Revoir Le Cuirassé Potemkine à la suite de La Grève est riche d’enseignement : d’abord, parce qu’on pourrait reprocher à son réalisateur de refaire le même film (la répression sanglante d’une révolte populaire) et d’y défendre de manière toujours aussi unilatérale l’idéologie en place, en répondant à des commandes qui ressemblent à des injonctions. Mais à le considérer dans la finesse de sa construction, c’est surtout l’occasion de constater la maturation de son esthétique et de son programme formel.
À l’usine du film précédent répond donc une autre machinerie, celle du navire. Mais ici, le marin n’est plus un simple rouage, il acquiert une présence nouvelle : Eisenstein filme des corps athlétiques, et dote son peuple d’une véritable incarnation. On retrouvera ce procédé dans les piéta des femmes accueillant les divers cadavres générés par la répression, et les portraits des victimes de plus en plus jeunes sur les marches d’Odessa. La foule reste cette masse impressionnante, qui s’oppose à quelques figures uniques et détestables, qu’il s’agisse du capitaine, du médecin niant la vérité face aux asticots dans la viande, ou pope. Mais elle s’est dotée d’une forme d’individualité.
Ainsi, la longue première partie qui fait le portrait de ce système ronronnant qu’est la marine leur fait la part belle. Les hamacs, le roulis accompagnant les tablées, autant de symboles d’une berceuse contemplée avec satisfaction et autorité par un capitaine qui ne voit pas venir le vent de la discorde ; mais les marins sont l’âme de l’édifice, et la décomposition des corps, l’insistance sur leur musculature, voire leur sensualité, insiste sur un premier élément, très prosaïque, celui de la nourriture et de leur propre mécanique. Dès lors, l’huile manque dans les rouages et la machine se détraque.
Organisé en plusieurs temps fort, le récit se construit sur cette interaction entre l’homme et la machine : d’abord celle efficiente d’un système fondé sur la soumission au chef, son écroulement au profit d’une foule, la répression de celle-ci, puis le retour de la machine dans le face à face final des navires. La désorganisation – sujet majeur de La Grève – ne dure donc ici qu’un temps, celui de la dispersion chaotique lors d’une des séquences les plus célèbres du septième art sur les fameuses marches d’Odessa. Celui de l’hommage à la collectivité est beaucoup plus important : ce sont des plans épiques, dans les longues files sur les quais, une alternance entre des forêts de bras levés et des poings qui se serrent, avant une fusion totale dans un crescendo final absolument exemplaire en termes de découpage, le mouvement des hommes se fondant avec celui des pistons, vers un cap, celui du bateau adverse, qui peut signer leur perdition comme la concorde avec l’armée.
Alors que dans La Grève, le montage parallèle cherchait à sur-signifier par symboles, il prend ici de l’ampleur, dans sa subtilité comme dans son efficacité.

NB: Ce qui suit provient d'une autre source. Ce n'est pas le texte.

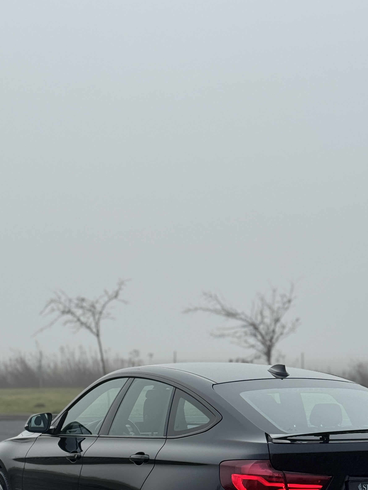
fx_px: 1176
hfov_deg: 17.7
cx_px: 250
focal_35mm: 83
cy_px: 365
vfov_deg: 23.3
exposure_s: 1/1681
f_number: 1.78
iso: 64
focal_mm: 6.76
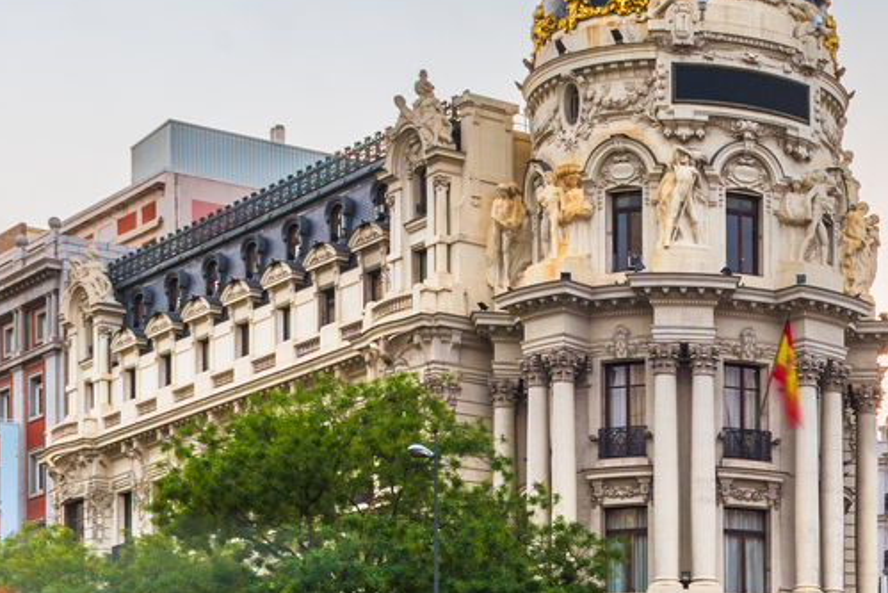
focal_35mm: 102
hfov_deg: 19.2
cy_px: 520
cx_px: 981
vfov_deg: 13.3
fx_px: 2517
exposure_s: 8
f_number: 13
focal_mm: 24
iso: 31
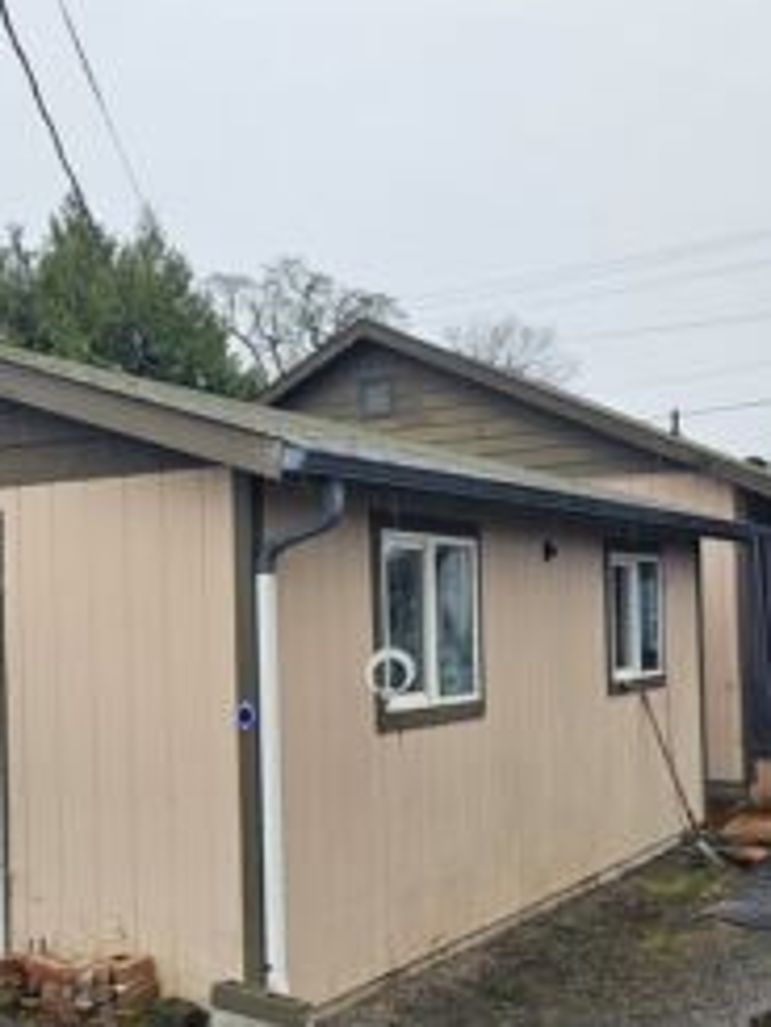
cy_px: 639
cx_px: 189
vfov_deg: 37.9
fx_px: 1484
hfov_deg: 28.7
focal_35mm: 50
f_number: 1.7
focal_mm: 6.3
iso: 10
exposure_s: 1/140
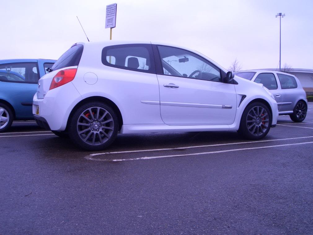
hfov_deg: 51.3
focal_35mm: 36
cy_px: 118
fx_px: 326
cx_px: 156
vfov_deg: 39.7
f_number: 4
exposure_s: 1/160
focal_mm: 4.8
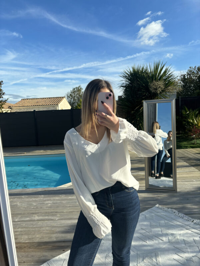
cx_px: 100
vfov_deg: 67.3
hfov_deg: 53.1
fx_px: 200
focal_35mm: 26
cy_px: 133
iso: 50
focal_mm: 5.96
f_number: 1.6
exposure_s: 1/2242
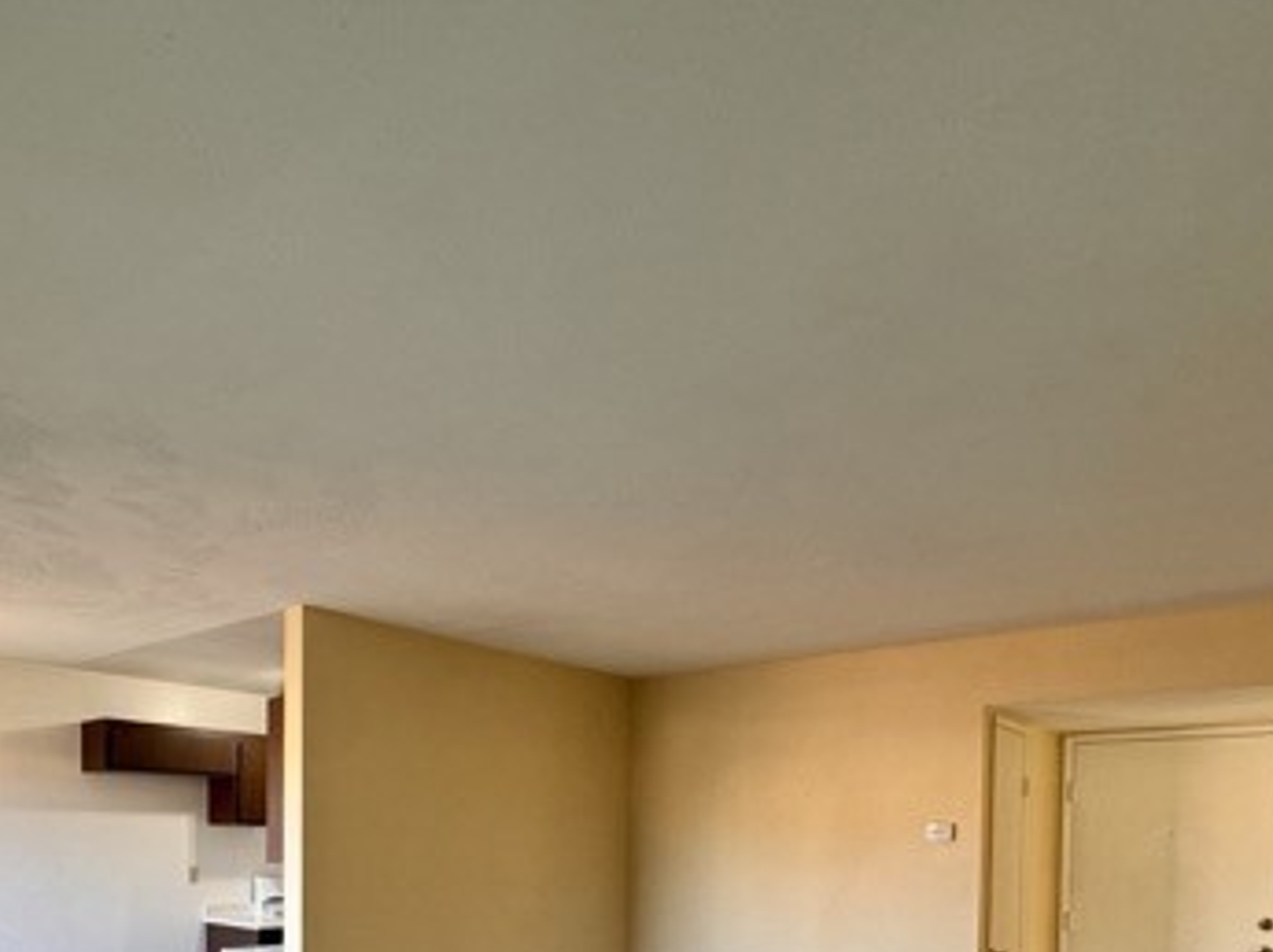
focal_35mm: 26
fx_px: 955
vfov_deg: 47.6
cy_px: 856
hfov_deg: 65.8
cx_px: 435
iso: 250
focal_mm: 2.22
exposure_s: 1/60
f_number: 2.2
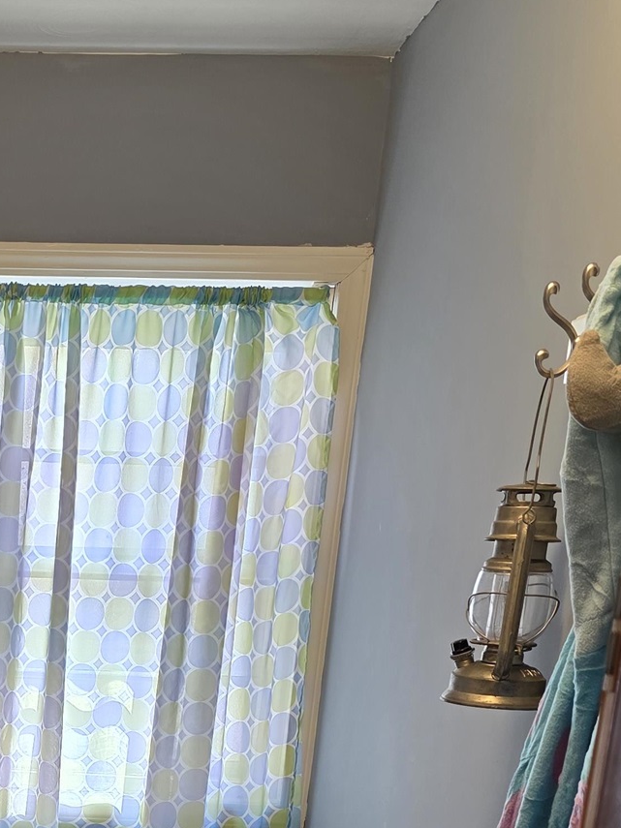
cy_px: 969
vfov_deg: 27.7
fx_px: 1483
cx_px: -122
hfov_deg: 21.9
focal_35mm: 62
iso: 125
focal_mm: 6.3
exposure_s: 1/120
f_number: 1.7
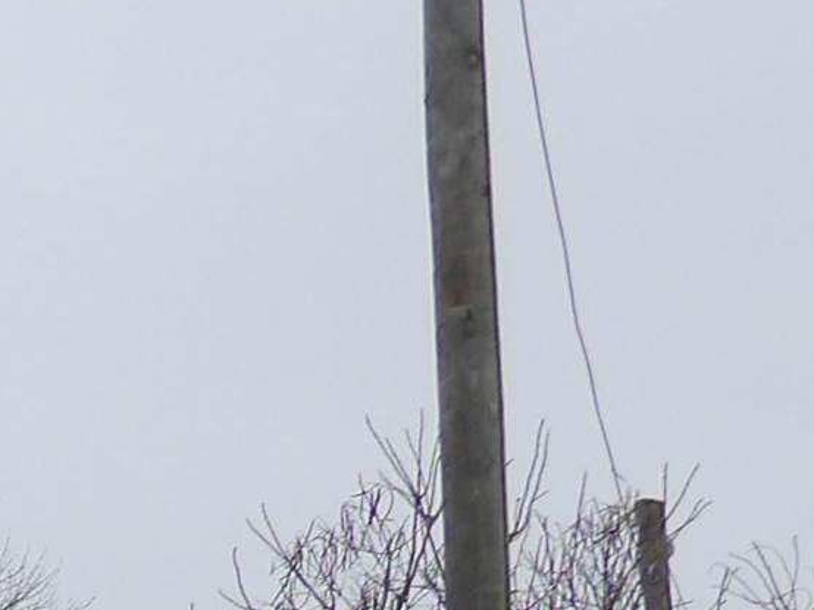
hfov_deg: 9.3
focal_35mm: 183
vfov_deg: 7.6
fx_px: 4301
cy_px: 1421
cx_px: -1318
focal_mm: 5.9
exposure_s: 1/162
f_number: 3.6
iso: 100
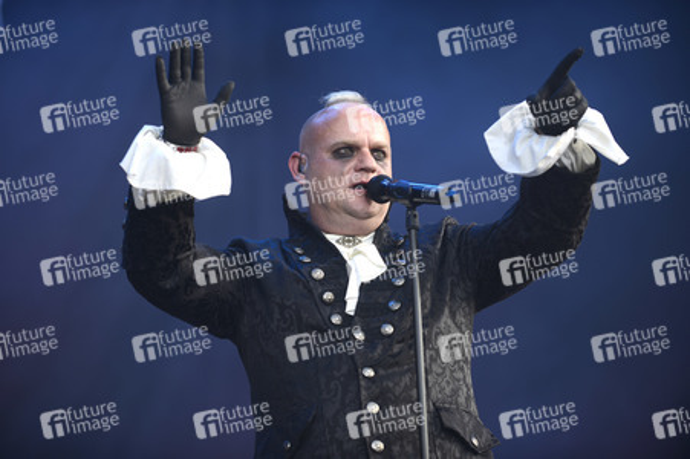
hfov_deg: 12.8
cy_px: 230
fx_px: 3064
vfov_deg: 8.6
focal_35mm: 160
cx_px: 345
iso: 100
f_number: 2.8
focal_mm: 160
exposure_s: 1/400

Il s’agit de multiplier les angles de vues, quitte à répéter l’action, notamment dans la célébrissime descente des marches par le landau. Cette trajectoire, et celle finale des deux navires deviennent une véritable partition musicale avec reprise de motifs, gradation et coda : la canonnade au bas des marches, et la liesse pacifiée sur les flots.
C’est là que se mesure la grandeur d’une œuvre : engoncé dans un discours politique très circonscrit, réduit à quelques plans mythologiques, Le Cuirassé Potemkine pourrait ne plus passer l’épreuve d’un visionnage intégral. Il n’en est rien, parce que l’énergie qui l’anime et la cohérence de sa construction subliment largement son propos et son contexte : il s’agit d’un chant puissant, entonnant à pleins poumons toute la gamme des potentialités cinématographiques.